Exercise prompt
Could you set down exactly the lines in the records below between the line holding "vfov_deg: 5.6" and the line holding "focal_mm: 7.4", inclusive?

Camera calibration parameters
——

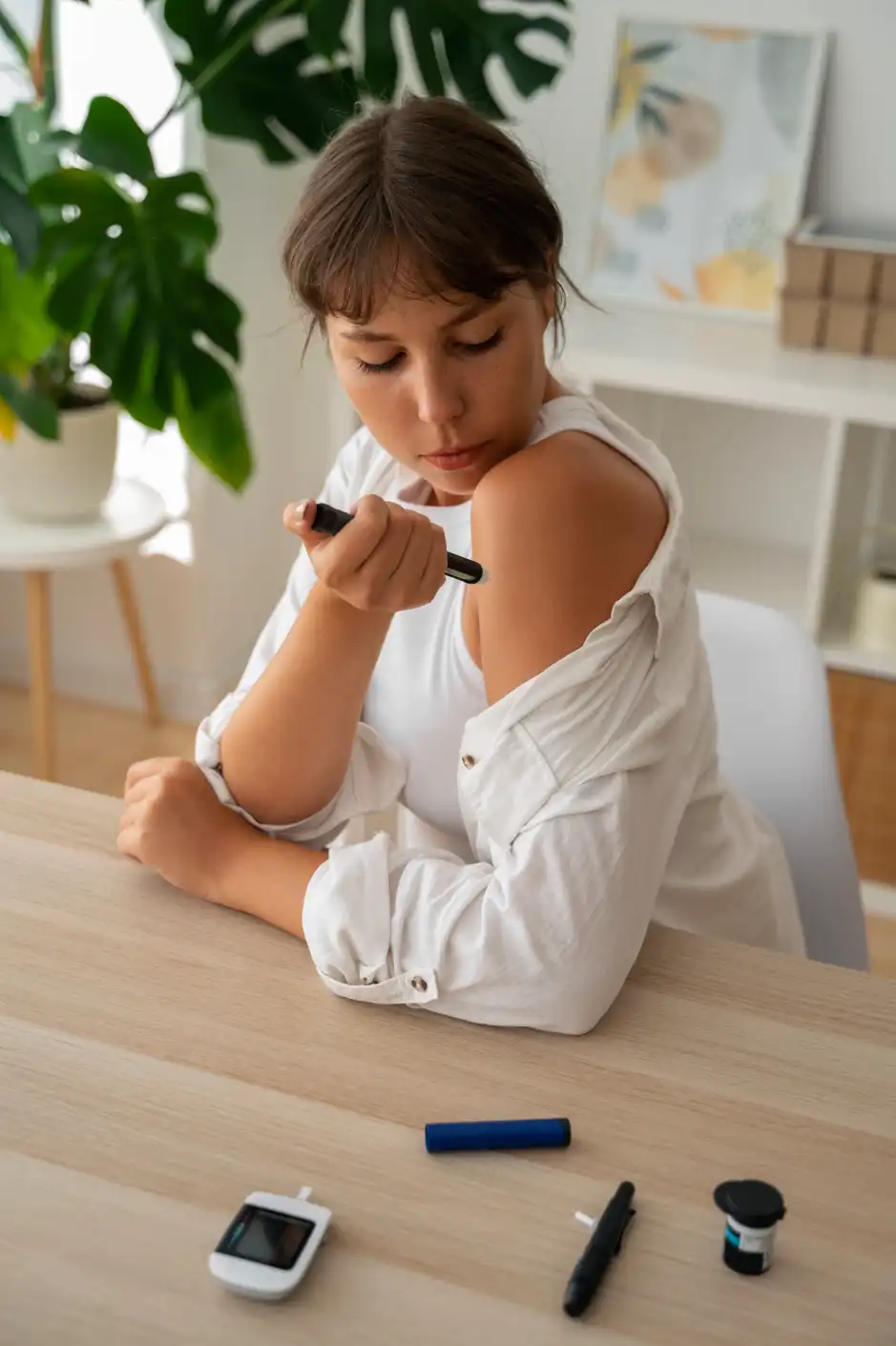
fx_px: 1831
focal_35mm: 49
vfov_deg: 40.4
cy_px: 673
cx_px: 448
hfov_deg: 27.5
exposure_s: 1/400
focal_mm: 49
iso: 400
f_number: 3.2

——

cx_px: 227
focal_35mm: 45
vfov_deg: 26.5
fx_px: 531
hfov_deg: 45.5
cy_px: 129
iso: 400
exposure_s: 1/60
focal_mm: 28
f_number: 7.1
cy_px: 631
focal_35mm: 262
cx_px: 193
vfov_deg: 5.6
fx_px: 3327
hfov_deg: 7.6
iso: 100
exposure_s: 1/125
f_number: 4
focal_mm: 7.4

——

Answer box
vfov_deg: 5.6
fx_px: 3327
hfov_deg: 7.6
iso: 100
exposure_s: 1/125
f_number: 4
focal_mm: 7.4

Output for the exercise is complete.